Why do I get an UnsupportedOperationException when trying to remove an element from a List?

Pentium10 picture Pentium10 · Jun 3, 2010 · Viewed 428k times · Source

I have this code:

public static String SelectRandomFromTemplate(String template,int count) {
   String[] split = template.split("|");
   List<String> list=Arrays.asList(split);
   Random r = new Random();
   while( list.size() > count ) {
      list.remove(r.nextInt(list.size()));
   }
   return StringUtils.join(list, ", ");
}

I get this:

06-03 15:05:29.614: ERROR/AndroidRuntime(7737): java.lang.UnsupportedOperationException
06-03 15:05:29.614: ERROR/AndroidRuntime(7737):     at java.util.AbstractList.remove(AbstractList.java:645)

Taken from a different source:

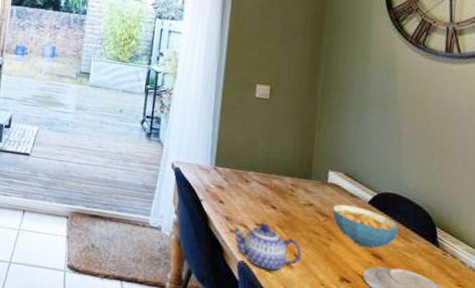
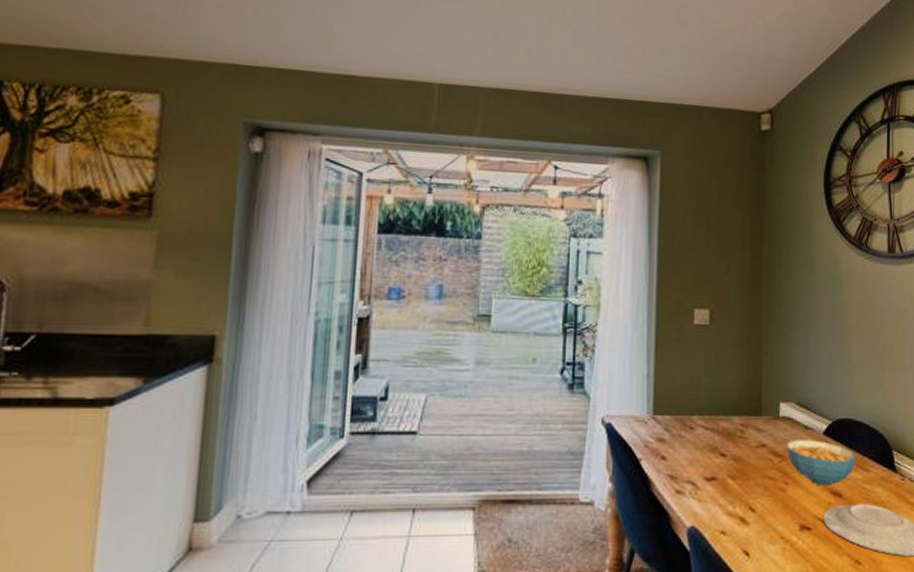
teapot: present [232,223,302,271] -> none [678,476,757,532]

How would be this the correct way? Java.15

Answer

polygenelubricants picture polygenelubricants · Jun 3, 2010

Quite a few problems with your code:

On Arrays.asList returning a fixed-size list

From the API:

Arrays.asList: Returns a fixed-size list backed by the specified array.

You can't add to it; you can't remove from it. You can't structurally modify the List.

Fix

Create a LinkedList, which supports faster remove.

List<String> list = new LinkedList<String>(Arrays.asList(split));

On split taking regex

From the API:

String.split(String regex): Splits this string around matches of the given regular expression.

| is a regex metacharacter; if you want to split on a literal |, you must escape it to \|, which as a Java string literal is "\\|".

Fix:

template.split("\\|")

On better algorithm

Instead of calling remove one at a time with random indices, it's better to generate enough random numbers in the range, and then traversing the List once with a listIterator(), calling remove() at appropriate indices. There are questions on stackoverflow on how to generate random but distinct numbers in a given range.

With this, your algorithm would be O(N).